Yeah, that's what I assumed. However, as more and more editing starts to take place in the Site Editor, we will need some sort of curation mechanism that mimics block_editor_settings_all, but in JavaScript that allows folks to easily modify the Editor settings based on the entity being edited. To my knowledge, we don't have this, but I would love to be proven wrong.

ndiego commented 1 month ago

@youknowriad @ntsekouras looping you both in since the new Posts dashboard is now available via a Gutenberg experiment and the following filter does not work there.

function example_restrict_locking_ui_with_context( $settings, $context ) {
    $is_post = $context->post && 'post' === $context->post->post_type;

    if ( $is_post ) {
        $settings[ 'codeEditingEnabled' ] = false;
    }

    return $settings;
}
add_filter( 'block_editor_settings_all', 'example_restrict_locking_ui_with_context', 10, 2 );

The Code Editor will be disabled in the normal Post Editor, but it's not disabled in the new Posts dashboard editor.

youknowriad commented 1 month ago

I think the $context property doesn't really make sense anymore and we need to find a way to move away from it.

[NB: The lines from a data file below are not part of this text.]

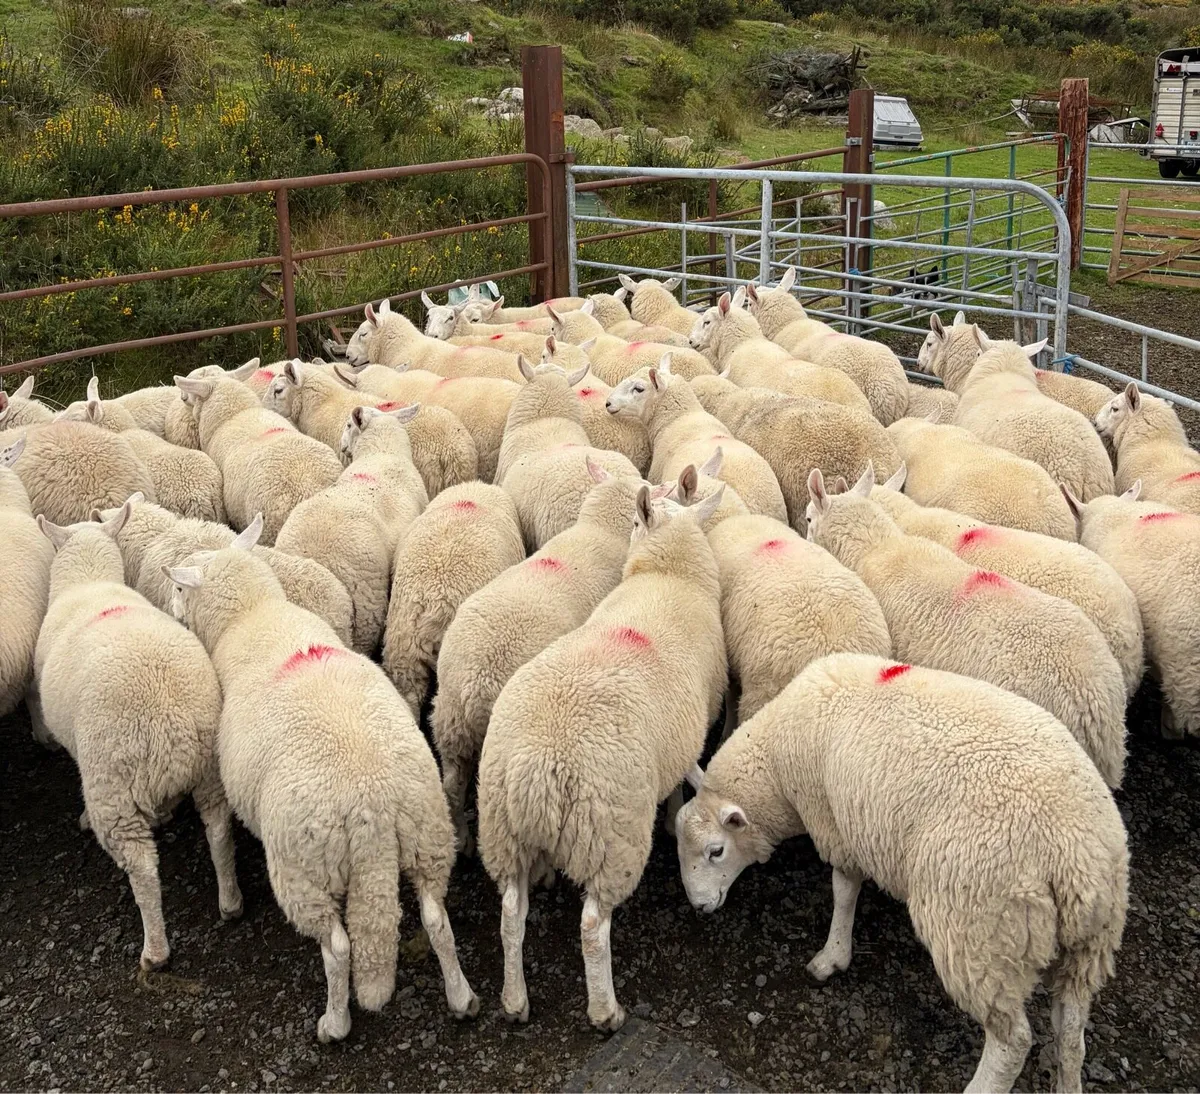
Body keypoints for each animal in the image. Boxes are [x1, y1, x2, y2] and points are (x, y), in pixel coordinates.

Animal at [35, 504, 241, 971]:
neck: (91, 581)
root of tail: (171, 725)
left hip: (113, 788)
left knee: (144, 870)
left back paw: (155, 952)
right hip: (209, 770)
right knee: (219, 831)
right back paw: (230, 902)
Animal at [164, 518, 478, 1041]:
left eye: (181, 588)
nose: (171, 610)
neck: (255, 618)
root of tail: (372, 806)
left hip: (304, 868)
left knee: (338, 947)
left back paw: (335, 1023)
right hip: (428, 834)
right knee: (436, 920)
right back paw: (462, 998)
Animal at [477, 481, 728, 1030]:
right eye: (634, 522)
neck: (667, 576)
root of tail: (539, 765)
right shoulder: (690, 733)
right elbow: (682, 780)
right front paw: (676, 811)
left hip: (503, 830)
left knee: (510, 916)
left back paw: (515, 1001)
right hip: (612, 835)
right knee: (593, 926)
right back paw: (605, 1010)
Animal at [676, 652, 1128, 1094]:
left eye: (716, 851)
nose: (698, 906)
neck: (776, 770)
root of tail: (1076, 858)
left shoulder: (838, 825)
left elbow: (844, 890)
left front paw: (832, 957)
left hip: (981, 934)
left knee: (1012, 1042)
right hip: (1089, 946)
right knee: (1071, 1032)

And PHP/JS is not the real dichotomy here but we need a clearer way to define these settings .

I think block_editor_settings_all should probably continue to exist as a way to define settings of the block editor regardless of the context and we need to look at the use-cases one by one for the rest.

For instance in the latest example if we want codeEditingEnabled to be a post type specific setting, we need to move it to the post type endpoint / registration (like we do for templateLock and template).

ndiego commented 1 month ago

I think the $context property doesn't really make sense anymore and we need to find a way to move away from it.

The $context property is a very powerful way to create curated editing experiences for different post types, and I've seen it used pretty regularly in the wild for all sorts of Editor settings.

It would be great if we could define Editor settings via post type endpoint / registration. That makes a lot of sense. Your curating functionality at the post type.

youknowriad commented 1 month ago

The $context property is a very powerful way to create curated editing experiences for different post types, and I've seen it used pretty regularly in the wild for all sorts of Editor settings.

I agree but what I'm saying is that it doesn't scale to where we want to take WP-Admin and the site editor. kind of like an SPA so we need to figure a more semantic/declarative approach and adding these properties to the post type registration seems like the way to go for me.

ndiego commented 1 month ago

kind of like an SPA so we need to figure a more semantic/declarative approach and adding these properties to the post type registration seems like the way to go for me.

Completely agree. It would be amazing if something like this could be implemented for 6.7 😉 This would be a huge win for folks working on adopting these new interfaces but have specific requirements for their clients/institutions.